Seattle’s Jr. Cadillac. Ned Neltner 3rd from L. & Les Clinkingbeard 4th from L. •
Seattle’s Dynamics LP featuring Mark Doubleday & Larry Coryell.
I also played bass in a west coast style jazz group, The Norm Bellas Quintet, during this period. Norm, who played vibes, piano & baritone horn, also had some great musicians cycle through his group, including saxophonist Les Clinkingbeard and trumpeter Marcus Doubleday. Mark went on to play with Jimmy Hanna & The Dynamics, in Seattle, and  eventually with the Columbia Records group (headed by Mike Bloomfield and then drummer Buddy Miles) The Electric Flag.
L to R: Jay Hamilton & Mark Doubleday in The Norm Bellas Quintet. • The Electric Flag. Mark Doubleday ~ 4th from right.
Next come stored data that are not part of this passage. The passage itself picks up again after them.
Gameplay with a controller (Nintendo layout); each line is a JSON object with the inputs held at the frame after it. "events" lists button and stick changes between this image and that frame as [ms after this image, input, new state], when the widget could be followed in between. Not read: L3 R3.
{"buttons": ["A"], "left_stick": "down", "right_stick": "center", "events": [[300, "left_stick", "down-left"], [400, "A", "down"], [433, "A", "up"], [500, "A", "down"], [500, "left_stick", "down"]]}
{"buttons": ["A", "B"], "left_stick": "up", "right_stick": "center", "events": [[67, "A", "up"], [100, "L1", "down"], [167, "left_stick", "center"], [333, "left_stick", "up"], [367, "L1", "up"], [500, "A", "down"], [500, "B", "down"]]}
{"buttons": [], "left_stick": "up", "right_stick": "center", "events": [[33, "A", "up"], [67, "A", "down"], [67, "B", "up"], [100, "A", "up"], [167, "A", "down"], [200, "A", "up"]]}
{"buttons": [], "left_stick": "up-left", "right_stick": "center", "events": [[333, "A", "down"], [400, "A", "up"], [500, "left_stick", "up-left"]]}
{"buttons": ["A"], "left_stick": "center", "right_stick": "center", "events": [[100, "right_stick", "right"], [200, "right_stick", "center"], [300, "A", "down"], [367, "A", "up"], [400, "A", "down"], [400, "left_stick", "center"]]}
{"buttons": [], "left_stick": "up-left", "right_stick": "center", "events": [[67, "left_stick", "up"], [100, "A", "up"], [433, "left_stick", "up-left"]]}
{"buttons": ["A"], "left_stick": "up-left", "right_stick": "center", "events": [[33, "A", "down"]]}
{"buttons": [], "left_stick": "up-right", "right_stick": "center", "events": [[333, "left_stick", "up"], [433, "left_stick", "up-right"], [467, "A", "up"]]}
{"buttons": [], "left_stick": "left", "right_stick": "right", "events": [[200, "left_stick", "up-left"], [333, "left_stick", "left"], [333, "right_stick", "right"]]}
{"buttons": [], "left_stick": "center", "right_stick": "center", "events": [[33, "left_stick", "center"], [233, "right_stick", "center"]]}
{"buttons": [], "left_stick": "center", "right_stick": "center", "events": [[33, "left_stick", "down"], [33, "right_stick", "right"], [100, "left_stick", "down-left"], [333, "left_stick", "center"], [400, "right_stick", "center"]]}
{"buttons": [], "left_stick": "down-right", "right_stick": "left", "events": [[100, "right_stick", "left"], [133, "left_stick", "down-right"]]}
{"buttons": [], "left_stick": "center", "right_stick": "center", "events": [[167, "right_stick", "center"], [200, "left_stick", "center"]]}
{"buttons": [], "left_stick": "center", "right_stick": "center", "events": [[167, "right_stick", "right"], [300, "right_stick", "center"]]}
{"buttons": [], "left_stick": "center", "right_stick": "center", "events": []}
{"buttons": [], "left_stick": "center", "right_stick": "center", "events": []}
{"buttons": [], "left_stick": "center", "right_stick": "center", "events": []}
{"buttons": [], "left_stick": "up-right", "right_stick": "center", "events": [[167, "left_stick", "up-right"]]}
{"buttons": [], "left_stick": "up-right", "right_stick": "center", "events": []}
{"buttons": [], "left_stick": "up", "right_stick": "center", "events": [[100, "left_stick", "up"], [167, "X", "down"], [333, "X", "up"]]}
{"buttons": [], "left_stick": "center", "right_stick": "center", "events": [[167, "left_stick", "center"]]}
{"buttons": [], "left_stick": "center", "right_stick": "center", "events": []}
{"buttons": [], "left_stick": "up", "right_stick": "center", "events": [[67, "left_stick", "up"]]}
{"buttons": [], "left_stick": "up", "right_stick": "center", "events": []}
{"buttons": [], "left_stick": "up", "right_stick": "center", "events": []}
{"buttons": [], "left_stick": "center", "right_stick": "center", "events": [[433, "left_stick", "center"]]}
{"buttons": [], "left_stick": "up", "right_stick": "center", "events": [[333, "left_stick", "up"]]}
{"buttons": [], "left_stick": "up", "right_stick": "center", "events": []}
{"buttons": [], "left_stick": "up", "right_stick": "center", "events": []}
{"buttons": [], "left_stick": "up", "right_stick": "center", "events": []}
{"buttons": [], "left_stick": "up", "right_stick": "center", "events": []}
Back in Yakima (1960-61), I formed a band with high school friend, drummer John Simpson. We played our first gig (following a high school basketball game) before we’d decided on a band name. The school was anxious to promote the dance and asked for our group’s name. On the spur of the moment, a band member told them The Emanons (simply “no name” spell backwards) figuring it would be a one-time thing, but to my personal chagrin the name stuck! Our repertoire consisted of some original tunes, but we mainly played covers of the Top-40 hits of the day. Ray Charles’ “What’d I Say” and the Rockin’ Robin Roberts arrangement of “Louie Louie” were always requested and a must at every dance. We played around Yakima and the Yakima Valley, including a new Yakima teen dance venue, The Enchanted Gardens, which KIMA deejay “The Real” Don Steele was somehow involved with.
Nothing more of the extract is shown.